A forthcoming Vatican document on homosexuals in seminaries will not demand an absolute ban, a senior Vatican official told NCR Oct. 7, but will insist that seminary officials exercise “prudential judgment” that gay candidates should not be admitted in three cases.

Those three cases are:

  • If a candidate has not demonstrated a capacity to live a celibate life for at least three years;
  • If he is part of a “gay culture,” for example, attending gay pride rallies (a point, the official said, which applies both to professors at seminaries as well as students);
  • If his homosexual orientation is sufficiently “strong, permanent and univocal” as to make an all-male environment a risk.

In any case, the Vatican official said, whether or not these criteria exclude a particular candidate is a judgment that must be made in the context of individual spiritual direction, rather than by applying a rigid litmus test.

This language is in contrast with earlier news reports that had suggested a much more sweeping ban on gays in the seminary.
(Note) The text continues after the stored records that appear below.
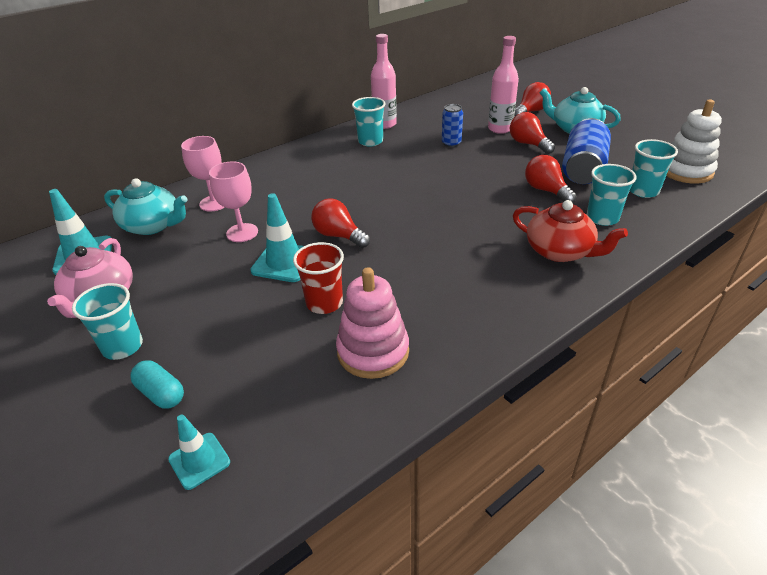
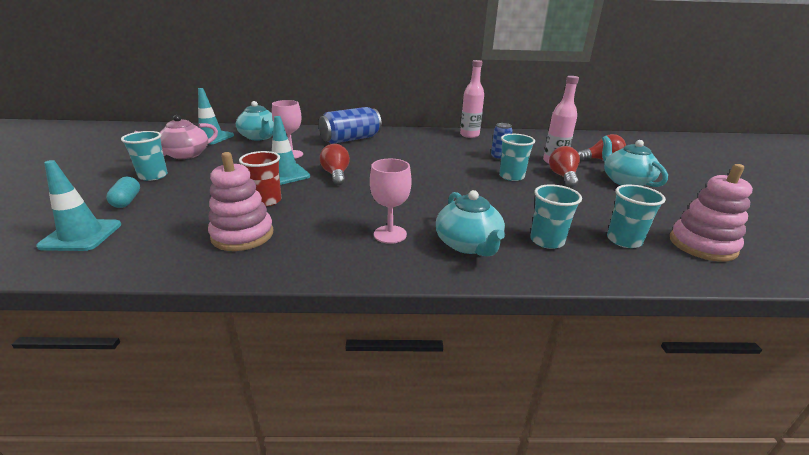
camera: 35 degrees right, 10 degrees down
turquoise traffic cone [168,415,230,490] -> turquoise traffic cone [36,160,121,251], size x1.56
pink goblet [181,136,225,212] -> pink goblet moved to [370,159,412,244]
turquoise cup [352,97,386,146] -> turquoise cup moved to [499,134,535,181]
red teapot [513,200,628,262] -> turquoise teapot [436,190,505,257]
red light bulb [525,155,576,203] -> none
blue can [562,118,611,184] -> blue can moved to [319,107,382,144]
white stacking toy [666,100,722,184] -> pink stacking toy [670,164,753,262]

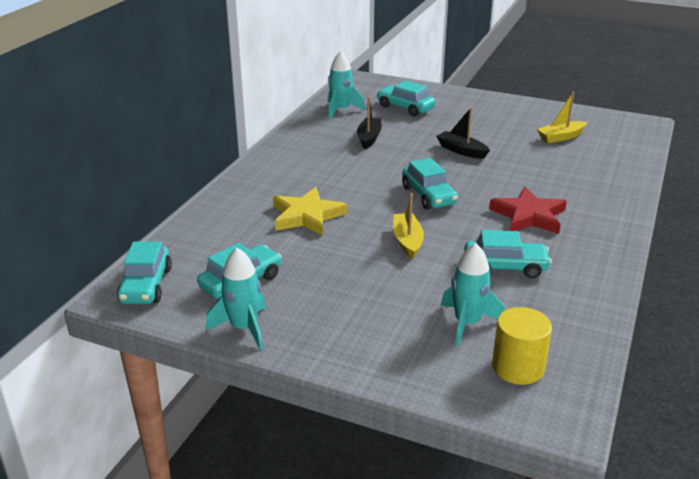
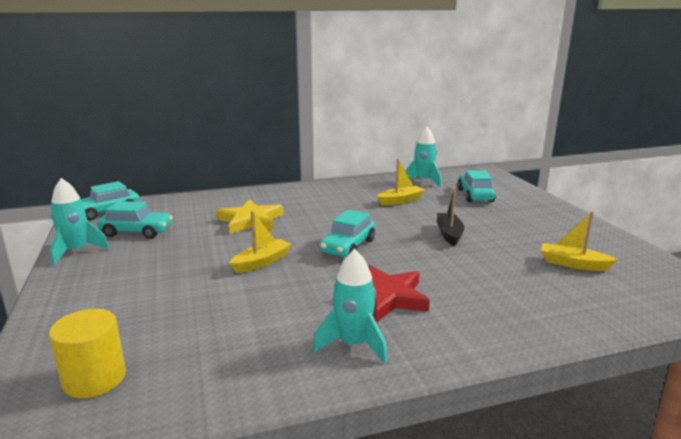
camera: 50 degrees right, 10 degrees down
black boat [357,96,381,149] -> yellow boat [377,159,425,205]
turquoise rocket [441,243,504,346] -> turquoise rocket moved to [313,249,387,363]
turquoise car [464,230,552,278] -> none

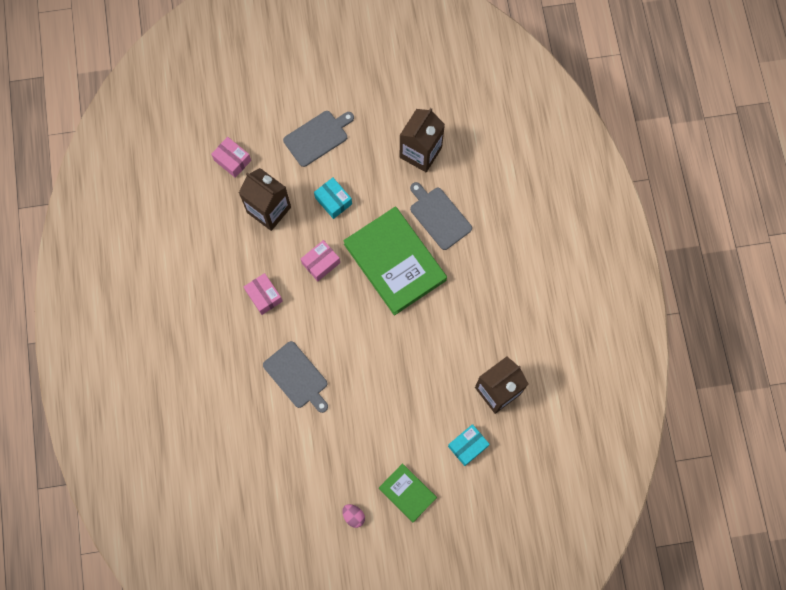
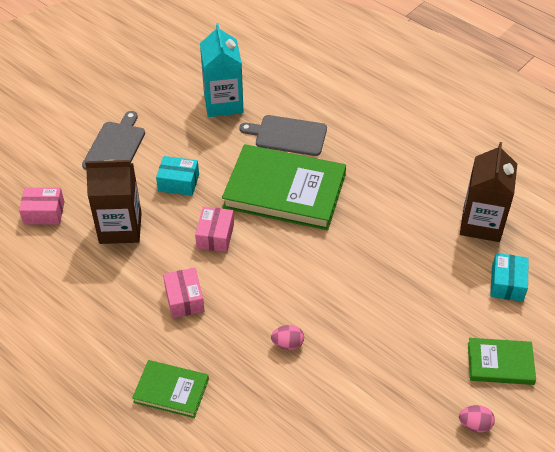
camera: 40 degrees left, 25 degrees down
pink box [244,273,283,315] -> pink box turned 60 degrees clockwise [163,268,204,318]
grey cutting board [263,341,328,413] -> pink egg [271,325,304,350]
brown carton [400,108,445,172] -> turquoise carton [200,23,244,117]
none -> green book [132,360,209,418]

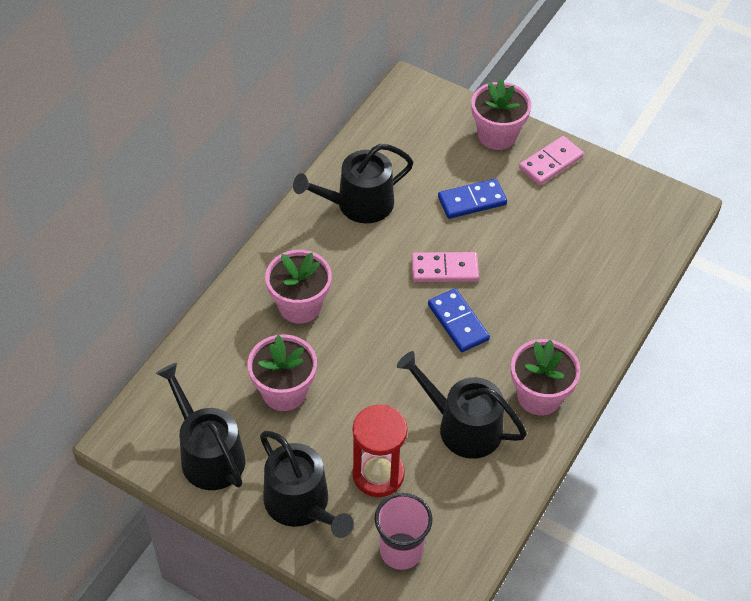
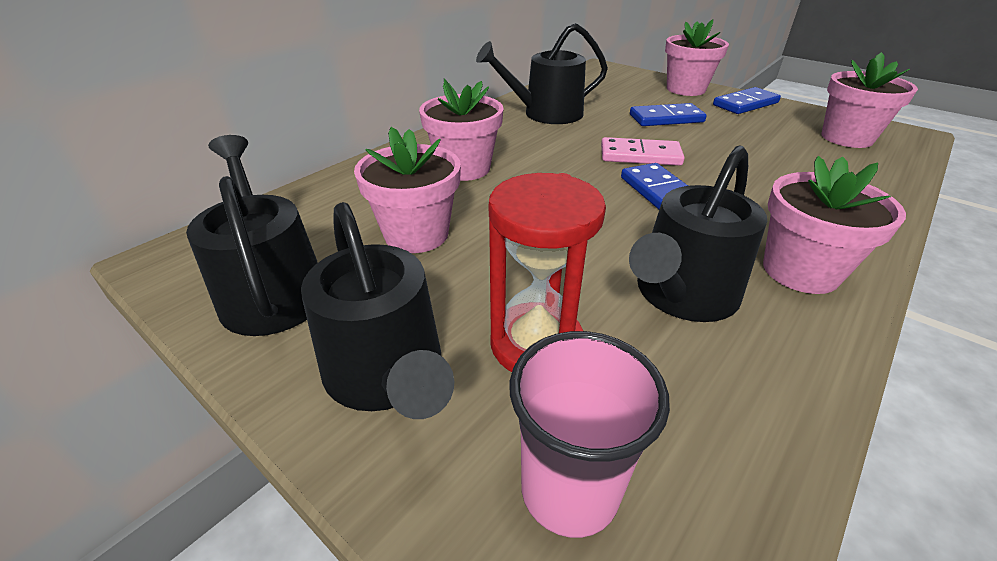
camera: 10 degrees right, 15 degrees down
black watering can [397,351,527,459] -> black watering can turned 90 degrees counterclockwise [629,145,767,322]
pink domino [519,136,584,185] -> blue domino [713,87,781,114]
none -> pink flower pot [821,52,918,148]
The senior Vatican official spoke with NCR on background, after an Oct. 7 report in the Italian newspaper Corriere della Sera listed the first two, but not the third, of the conditions noted above for exclusion of gay candidates.

The Vatican official said that given the ambiguity of the concept of “homosexuality,” meaning the difficulty of providing a precise definition of the term, an “absolute policy” is impossible.

The official said that release of the document is expected in early November.

The document will likely be approved in forma specifica, the official said, which means that although it is a document of the Congregation for Catholic Education, the pope has nevertheless imparted his personal authority to it.

“The pope wants to sound an alarm bell,” the official said, “in part because of perceptions that some American seminaries are predominantly gay.”

The Vatican official emphasized that the document is not concerned with “sacramental theology,” and hence does not express a theological judgment that homosexuals are unworthy of the priesthood. In fact, this official said, Vatican officials are aware that there are a number of gay priests who live celibately and do fine work.

The document, he said, has nothing to do with priests who are already ordained.

Instead, the official said, the document reflects a “prudential judgment” that in the three cases noted above, admission of a homosexual candidate to a seminary constitutes an unwise risk.